“LE peuple britannique a voté pour quitter l’Union européenne et sa volonté doit être respectée.” Avec ces mots, David Cameron a reconnu un résultat dont il doutait qu’il se matérialise : le pays avait voté pour le Brexit. La lèvre tremblante et sa femme à ses côtés, il a commencé à annoncer qu’il se retirerait: rester en tant que gardien pendant que son parti organise une course à la direction qui doit se terminer au moment de sa conférence en octobre. Aucun candidat ne s’est présenté, mais il faut s’attendre à ce que Boris Johnson et Theresa May, et probablement d’autres, jettent leur chapeau sur le ring.
Cette décision, si difficile à imaginer quelques heures plus tôt, était devenue presque inévitable car, vers 5 heures du matin, la défaite du Premier ministre au référendum a été confirmée. M. Cameron a passé les derniers mois à parcourir le pays en disant aux électeurs qu’un Brexit serait désastreux. Il n’aurait pas voulu rester et faire de la catastrophe une réalité. Et de toute façon, ses membres majoritairement anti-UE ne l’auraient pas toléré. Il devait partir.
Le discours de démission, lorsqu’il est venu, était une tentative émotionnelle de rappeler au monde le meilleur de ses six années de Premier ministre : avec des clins d’œil à ses réformes d’une nation, un accent sur l’importance de la stabilité dans les mois à venir et une péroraison patriotique sur « ce grand pays ». C’était une offre touchante de quitter ses fonctions avec quelques bribes de dignité et d’honneur.
C’était inefficace. Avec l’effondrement des marchés boursiers européens, les récriminations sifflant dans l’éther et tout le poids de la terrible décision de la Grande-Bretagne de quitter l’UE qui pèse sur eux, ses réalisations au pouvoir semblaient, même injustement, chétives.
Le plus peu édifiant était sa tentative d’imprégner le résultat du référendum, facilement l’un des événements politiques les plus mal conçus et les plus profondément dommageables de l’histoire de l’après-guerre de la Grande-Bretagne, avec une certaine noblesse. Cela avait été un grand exercice démocratique, a déclaré le Premier ministre à la foule. Il avait été important de répondre à une question aussi urgente. Le peuple avait parlé.

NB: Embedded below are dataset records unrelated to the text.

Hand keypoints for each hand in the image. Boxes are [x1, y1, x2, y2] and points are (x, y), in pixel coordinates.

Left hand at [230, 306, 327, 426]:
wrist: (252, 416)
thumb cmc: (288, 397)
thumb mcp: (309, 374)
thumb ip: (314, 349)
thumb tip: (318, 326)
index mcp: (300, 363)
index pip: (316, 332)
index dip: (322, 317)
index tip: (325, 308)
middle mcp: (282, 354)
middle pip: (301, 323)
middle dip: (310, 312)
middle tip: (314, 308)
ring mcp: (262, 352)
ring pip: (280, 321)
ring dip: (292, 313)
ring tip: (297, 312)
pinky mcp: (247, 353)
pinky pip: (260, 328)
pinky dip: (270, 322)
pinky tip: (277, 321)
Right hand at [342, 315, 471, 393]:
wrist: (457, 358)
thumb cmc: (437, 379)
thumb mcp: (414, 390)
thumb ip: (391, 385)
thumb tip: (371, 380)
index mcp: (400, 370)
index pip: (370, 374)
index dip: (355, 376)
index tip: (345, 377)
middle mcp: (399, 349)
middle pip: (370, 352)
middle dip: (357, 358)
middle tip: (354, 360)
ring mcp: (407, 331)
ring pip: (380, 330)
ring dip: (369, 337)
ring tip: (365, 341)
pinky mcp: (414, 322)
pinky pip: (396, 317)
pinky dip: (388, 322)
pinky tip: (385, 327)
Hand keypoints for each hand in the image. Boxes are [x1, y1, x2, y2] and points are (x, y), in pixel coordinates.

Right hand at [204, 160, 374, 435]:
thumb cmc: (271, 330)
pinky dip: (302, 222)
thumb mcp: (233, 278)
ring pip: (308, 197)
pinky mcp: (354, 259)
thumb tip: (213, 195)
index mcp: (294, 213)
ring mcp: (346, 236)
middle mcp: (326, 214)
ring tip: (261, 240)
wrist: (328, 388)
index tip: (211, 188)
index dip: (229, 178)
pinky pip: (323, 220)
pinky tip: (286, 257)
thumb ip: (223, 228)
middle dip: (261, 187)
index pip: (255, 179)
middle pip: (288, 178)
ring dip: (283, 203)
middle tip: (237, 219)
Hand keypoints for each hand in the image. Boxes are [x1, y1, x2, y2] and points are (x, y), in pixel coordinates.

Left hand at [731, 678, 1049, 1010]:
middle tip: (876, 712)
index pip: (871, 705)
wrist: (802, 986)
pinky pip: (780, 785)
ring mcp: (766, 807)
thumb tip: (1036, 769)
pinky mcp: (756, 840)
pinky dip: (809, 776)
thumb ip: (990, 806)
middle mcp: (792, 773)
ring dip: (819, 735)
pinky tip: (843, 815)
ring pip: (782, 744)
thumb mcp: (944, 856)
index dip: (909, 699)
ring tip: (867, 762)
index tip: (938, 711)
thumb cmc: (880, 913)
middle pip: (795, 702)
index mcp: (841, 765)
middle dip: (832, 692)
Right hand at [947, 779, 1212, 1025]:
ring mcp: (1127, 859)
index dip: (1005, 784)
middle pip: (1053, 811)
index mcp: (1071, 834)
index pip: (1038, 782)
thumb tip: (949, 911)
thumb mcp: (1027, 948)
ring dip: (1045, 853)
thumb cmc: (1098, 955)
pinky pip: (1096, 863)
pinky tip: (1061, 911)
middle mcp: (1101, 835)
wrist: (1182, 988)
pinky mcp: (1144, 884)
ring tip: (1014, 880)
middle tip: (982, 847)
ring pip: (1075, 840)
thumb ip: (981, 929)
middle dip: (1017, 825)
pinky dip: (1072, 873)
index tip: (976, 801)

Pour le dire gentiment, c’était un fantasme. M. Cameron a pris la décision imprudente de s’engager à tenir un vote (contre la meilleure sagesse de George Osborne, le chancelier, qui doit également y aller) en 2013. Il n’en avait pas eu besoin. Le public n’en réclamait certainement pas un. Son motif était d’apaiser ses députés d’arrière-ban grincheux. Sa réflexion sur les risques et les réalités d’une telle promesse manquait. Sa compréhension de la « renégociation » de l’adhésion de la Grande-Bretagne à l’UE, sur laquelle il reposait sa stratégie, était au mieux superficielle.

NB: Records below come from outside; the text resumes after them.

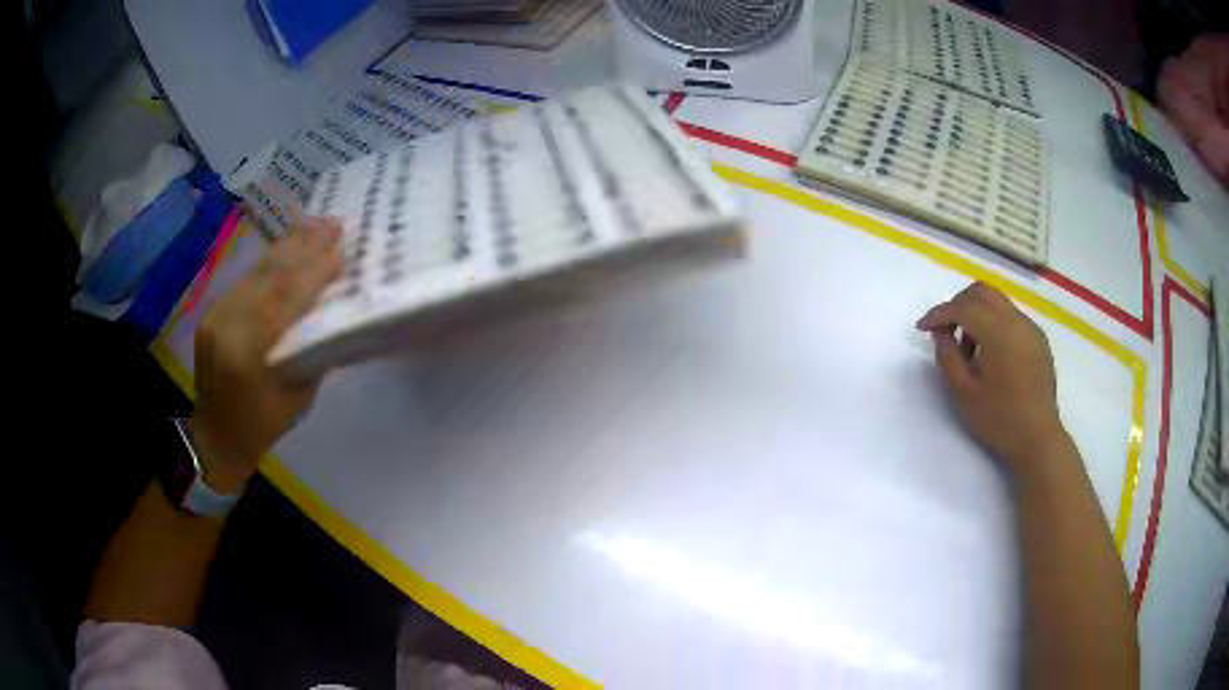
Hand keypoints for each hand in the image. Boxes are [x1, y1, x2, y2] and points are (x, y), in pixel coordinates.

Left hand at [189, 218, 342, 492]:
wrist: (217, 434)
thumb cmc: (263, 424)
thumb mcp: (298, 395)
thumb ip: (311, 349)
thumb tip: (332, 308)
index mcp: (248, 351)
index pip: (285, 300)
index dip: (314, 273)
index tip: (341, 252)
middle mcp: (227, 323)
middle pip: (271, 276)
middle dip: (305, 247)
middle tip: (333, 223)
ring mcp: (217, 314)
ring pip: (258, 272)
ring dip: (289, 246)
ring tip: (315, 224)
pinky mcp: (214, 311)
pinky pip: (247, 281)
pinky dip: (271, 262)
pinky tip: (289, 246)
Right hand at [916, 282, 1068, 473]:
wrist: (1038, 439)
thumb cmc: (998, 420)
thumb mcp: (963, 393)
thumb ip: (947, 356)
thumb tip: (941, 333)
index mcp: (999, 332)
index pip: (963, 307)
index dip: (939, 313)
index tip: (921, 328)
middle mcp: (1016, 320)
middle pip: (981, 293)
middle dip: (958, 305)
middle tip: (944, 330)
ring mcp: (1030, 328)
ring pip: (997, 302)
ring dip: (976, 314)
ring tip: (967, 348)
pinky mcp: (1038, 340)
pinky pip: (1010, 317)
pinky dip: (993, 324)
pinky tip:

Le pari du Premier ministre était garanti par l’assurance qu’il pouvait le gérer, que ses pouvoirs de persuasion et de crédibilité (qui, pour être honnête, sont considérables) sauveraient la situation. Dans les mois et les années qui ont suivi son discours de 2013, il a raté occasion après occasion de faire rouler le terrain pour le référendum ; construire, au fil du temps, un dossier durable pour rester dans l’UE. Sous-conseillé et trop confiant, il a transformé la renégociation d’un atout en un bâton avec lequel les Brexiteers pourraient le battre. Sa campagne référendaire, malgré tous ses éclairs d’habileté et de conviction, était trop peu, trop tard. L’ensemble de l’exercice était un acte spectaculairement téméraire de dépassement. Le résultat imprévu sera une Grande-Bretagne plus pauvre, plus isolée, moins influente et plus divisée.

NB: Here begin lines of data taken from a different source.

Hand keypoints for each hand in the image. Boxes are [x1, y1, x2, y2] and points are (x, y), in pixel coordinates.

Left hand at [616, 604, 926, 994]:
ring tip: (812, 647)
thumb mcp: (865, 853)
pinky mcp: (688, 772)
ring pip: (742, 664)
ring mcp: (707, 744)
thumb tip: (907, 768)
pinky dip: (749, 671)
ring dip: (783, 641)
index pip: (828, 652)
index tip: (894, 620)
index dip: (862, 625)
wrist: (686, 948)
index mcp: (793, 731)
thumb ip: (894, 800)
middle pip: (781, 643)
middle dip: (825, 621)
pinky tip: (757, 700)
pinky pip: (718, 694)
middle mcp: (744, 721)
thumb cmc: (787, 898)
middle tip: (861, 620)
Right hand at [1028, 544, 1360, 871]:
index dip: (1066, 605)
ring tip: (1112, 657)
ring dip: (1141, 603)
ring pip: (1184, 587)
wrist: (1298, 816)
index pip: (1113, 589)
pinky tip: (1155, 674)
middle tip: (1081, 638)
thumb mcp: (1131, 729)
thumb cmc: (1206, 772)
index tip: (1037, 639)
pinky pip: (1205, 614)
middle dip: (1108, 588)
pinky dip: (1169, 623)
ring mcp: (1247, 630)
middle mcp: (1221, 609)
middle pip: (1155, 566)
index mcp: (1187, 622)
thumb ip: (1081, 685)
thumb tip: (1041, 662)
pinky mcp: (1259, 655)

Le temps viendra de réfléchir au bien-fondé de la direction du Parti conservateur par M. Cameron et de son poste de Premier ministre, sur sa vision fondamentalement correcte d’un parti conservateur à une seule nation en possession du terrain central. Mais il sera sûrement éclipsé par ce faux pas géant qui change la nation, un faux pas garanti pour marquer le pays pendant des décennies et diminuer sa place dans les livres d’histoire. Il quitte ses fonctions dans l’ignominie.